▶ [INFORMATION GIVEN]:
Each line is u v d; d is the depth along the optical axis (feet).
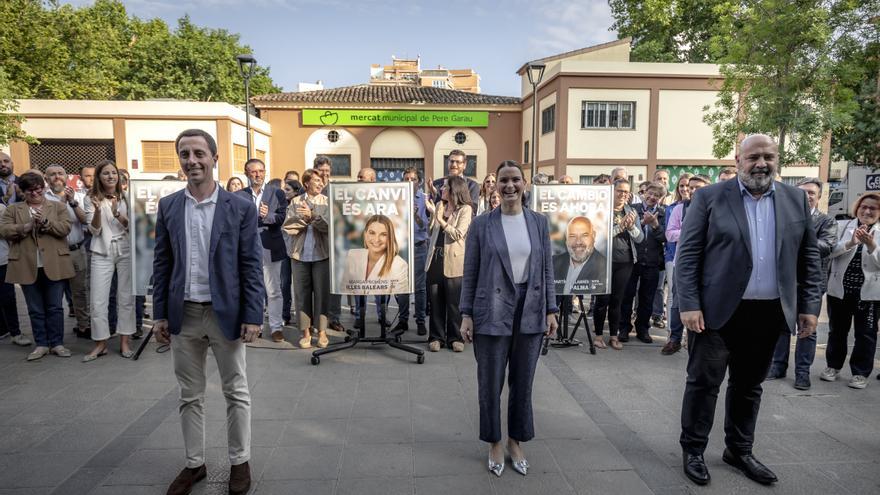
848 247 15.89
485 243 11.00
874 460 11.59
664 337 22.12
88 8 93.40
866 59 39.45
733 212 10.41
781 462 11.49
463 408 14.21
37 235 17.92
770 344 10.75
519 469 10.91
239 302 10.10
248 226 10.23
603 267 19.29
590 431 12.89
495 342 10.85
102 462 11.30
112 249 18.28
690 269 10.82
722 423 13.46
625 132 69.41
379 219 18.17
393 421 13.35
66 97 80.38
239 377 10.27
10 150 65.51
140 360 18.29
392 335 21.49
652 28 92.99
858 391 15.76
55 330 18.65
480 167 86.28
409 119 84.07
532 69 42.29
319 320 19.66
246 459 10.23
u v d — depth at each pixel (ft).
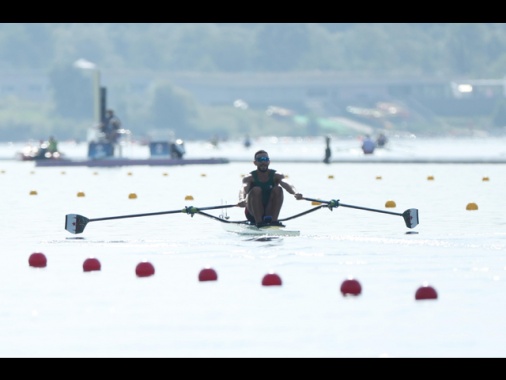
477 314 173.78
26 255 252.01
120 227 313.94
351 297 190.08
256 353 151.12
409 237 280.72
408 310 177.88
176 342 158.10
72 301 189.78
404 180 579.48
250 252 250.57
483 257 239.50
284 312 177.78
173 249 258.78
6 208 396.78
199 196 458.50
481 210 368.68
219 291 197.67
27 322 172.14
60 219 346.95
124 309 181.88
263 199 290.56
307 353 150.61
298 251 251.80
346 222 322.96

▶ [WORK INSTRUCTION]: Given the records above, reproduce precisely and only the lines between the line holding "248 226 10.23" and the line holding "246 459 10.23", inclusive.

▶ [YOUR RESPONSE]:
248 226 10.23
603 267 19.29
590 431 12.89
495 342 10.85
102 462 11.30
112 249 18.28
690 269 10.82
722 423 13.46
625 132 69.41
379 219 18.17
393 421 13.35
66 97 80.38
239 377 10.27
10 150 65.51
140 360 18.29
392 335 21.49
652 28 92.99
858 391 15.76
55 330 18.65
480 167 86.28
409 119 84.07
532 69 42.29
319 320 19.66
246 459 10.23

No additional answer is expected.